All sessions are free and open to the public. Please visit our Calendar for details on any of the workshops described below.
Financial Aid Basics
This workshop introduces students and parents to the basics of paying for higher education and helps them identify people, organizations, and sources of information that can help them as they prepare to address the financial challenges.
The workshop reviews the various federal and state aid programs available to students, discusses eligibility requirements, explains the best ways to search for financial assistance, and shows families how federal programs and educational institutions calculate financial need.
This workshop explains the Free Application for Federal Student Aid (FAFSA), including the part it plays in the application process and why it is important to complete the form accurately and submit it as early as possible when seeking financial aid.

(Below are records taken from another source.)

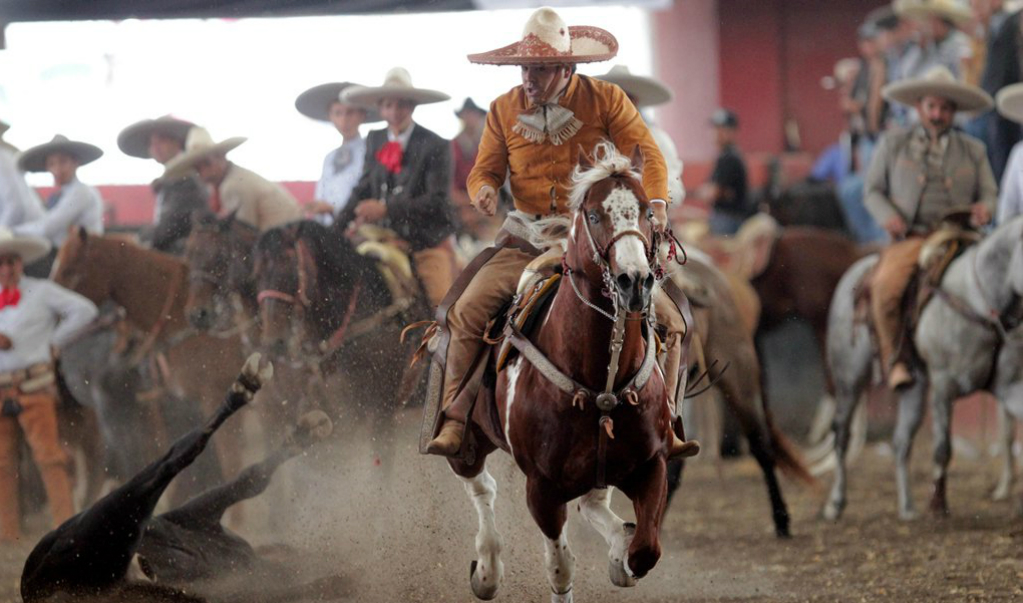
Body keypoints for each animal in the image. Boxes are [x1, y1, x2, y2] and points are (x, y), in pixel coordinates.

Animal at [822, 213, 1023, 520]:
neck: (981, 302)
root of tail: (855, 273)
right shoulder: (943, 385)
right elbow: (942, 448)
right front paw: (938, 504)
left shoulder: (1010, 387)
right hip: (849, 377)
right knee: (842, 434)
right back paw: (835, 503)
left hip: (913, 386)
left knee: (901, 442)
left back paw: (907, 508)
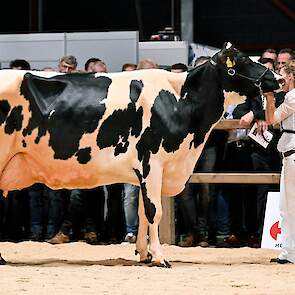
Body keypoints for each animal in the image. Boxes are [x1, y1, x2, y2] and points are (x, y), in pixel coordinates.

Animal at [0, 42, 280, 268]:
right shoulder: (152, 163)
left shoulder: (150, 171)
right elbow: (155, 210)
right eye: (243, 60)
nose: (277, 77)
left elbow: (144, 212)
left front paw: (144, 254)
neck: (180, 99)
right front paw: (159, 257)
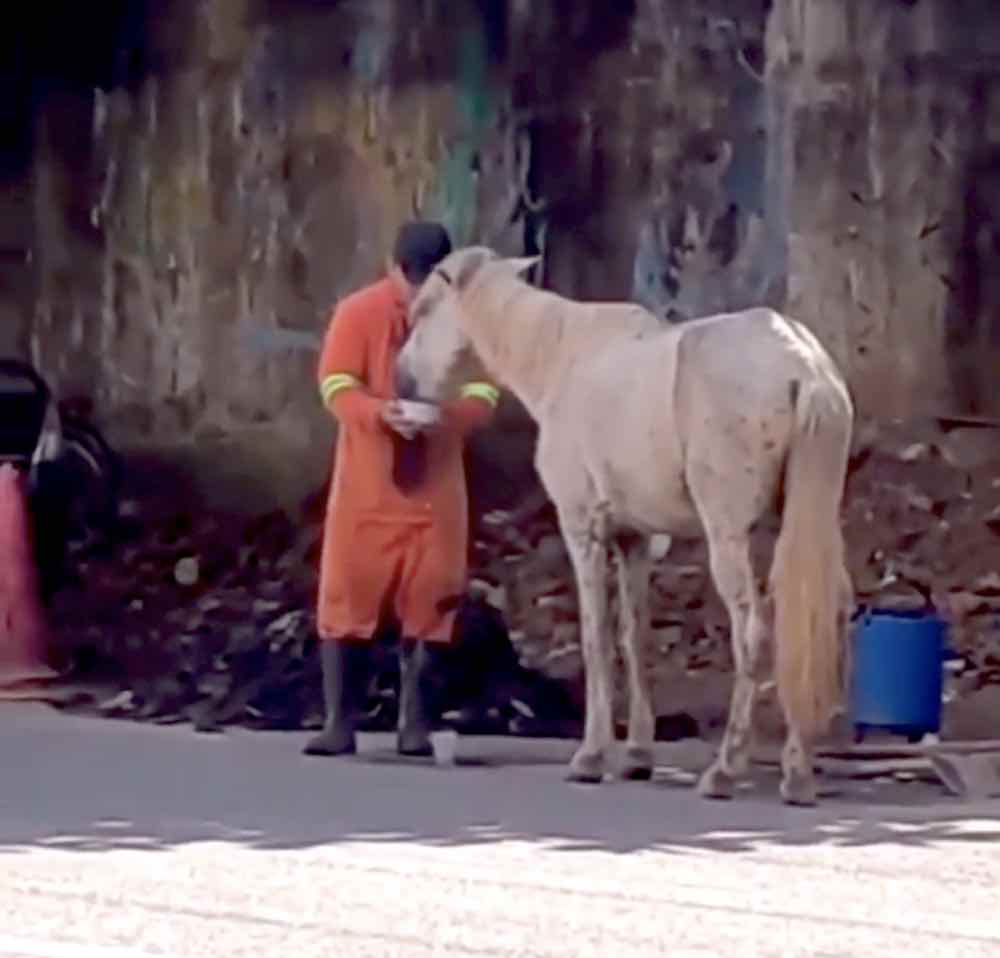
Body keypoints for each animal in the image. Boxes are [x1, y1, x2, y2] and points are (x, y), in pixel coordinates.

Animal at [394, 249, 856, 808]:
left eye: (423, 309)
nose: (401, 381)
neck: (562, 358)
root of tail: (803, 366)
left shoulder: (583, 531)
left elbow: (597, 638)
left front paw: (591, 757)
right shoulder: (633, 539)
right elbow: (635, 639)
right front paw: (637, 754)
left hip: (730, 534)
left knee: (753, 631)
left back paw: (725, 771)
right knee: (823, 615)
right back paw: (798, 770)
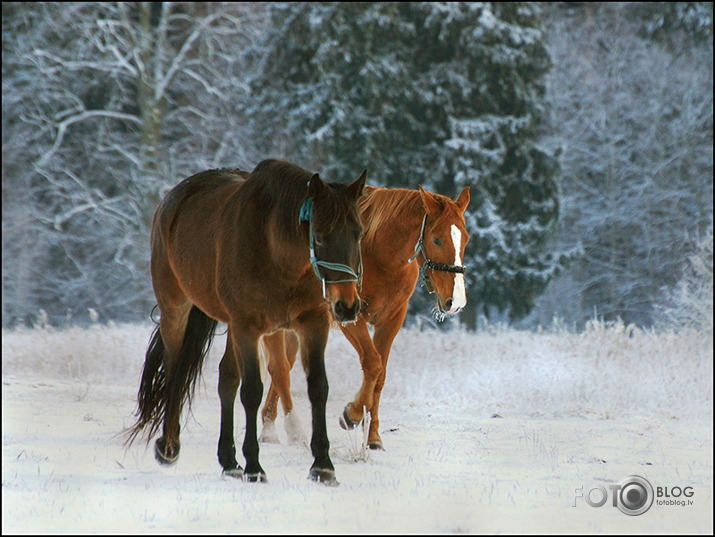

Although the FAFSA is much less complex than it used to be, there still is much to learn about completing and submitting this form, which is a mandatory part of applying for virtually all financial aid programs.
Workshop materials address frequently asked questions, troubleshoot some unique scenarios, and make recommendations for handling other special circumstances. The presentation and accompanying workbook walk families through the FAFSA one page at a time, pointing out specific areas that tend to create confusion.
FAFSA Completion Clinics
These clinics complement the FAFSA workshops. On Saturday mornings in February, Student Advisors help students and families complete their FAFSAs during 30-minute sessions at the Foundation’s offices. When students call to schedule an appointment, they learn what documents they must bring with them to complete the FAFSA. Students and families receive individualized assistance with their form, as well as information and guidance about what comes next in the financial aid process. In most cases, FAFSAs can be completed and filed immediately at Scholarship Foundation clinics.
Application Completion Clinics
People needing help with their Scholarship Foundation application can take advantage of completion clinics at the Foundation’s offices starting several days before the annual deadline in mid-April. Students can receive one-on-one assistance completing and submitting the application and supporting materials. Student Advisors and other Foundation staff members also are available to answer specific questions about program requirements and the financial aid process.
Understanding Financial Aid Award Letters
Educational institutions typically send financial aid award letters to applicants in early to mid-April. The letters describe the financial aid package the institution is offering the student, information that is essential in determining whether the student can afford to attend. But these letters also can cause confusion and misunderstanding, because a school that appears to be the least costly is not necessarily the most affordable.
Determining affordability requires careful comparisons of different schools’ financial aid packages, and this workshop explains how to do that. It shows how to review both the amount and kind of financial aid being offered, as well as any remaining expense gap that a student and family would have to cover on their own, most often by taking out student loans and going into debt.
The accompanying workbook includes a sample of a completed comparison form that illustrates how best to compare the information in financial aid award letters. It also contains a blank comparison form that families can use in comparing the award letters they actually receive.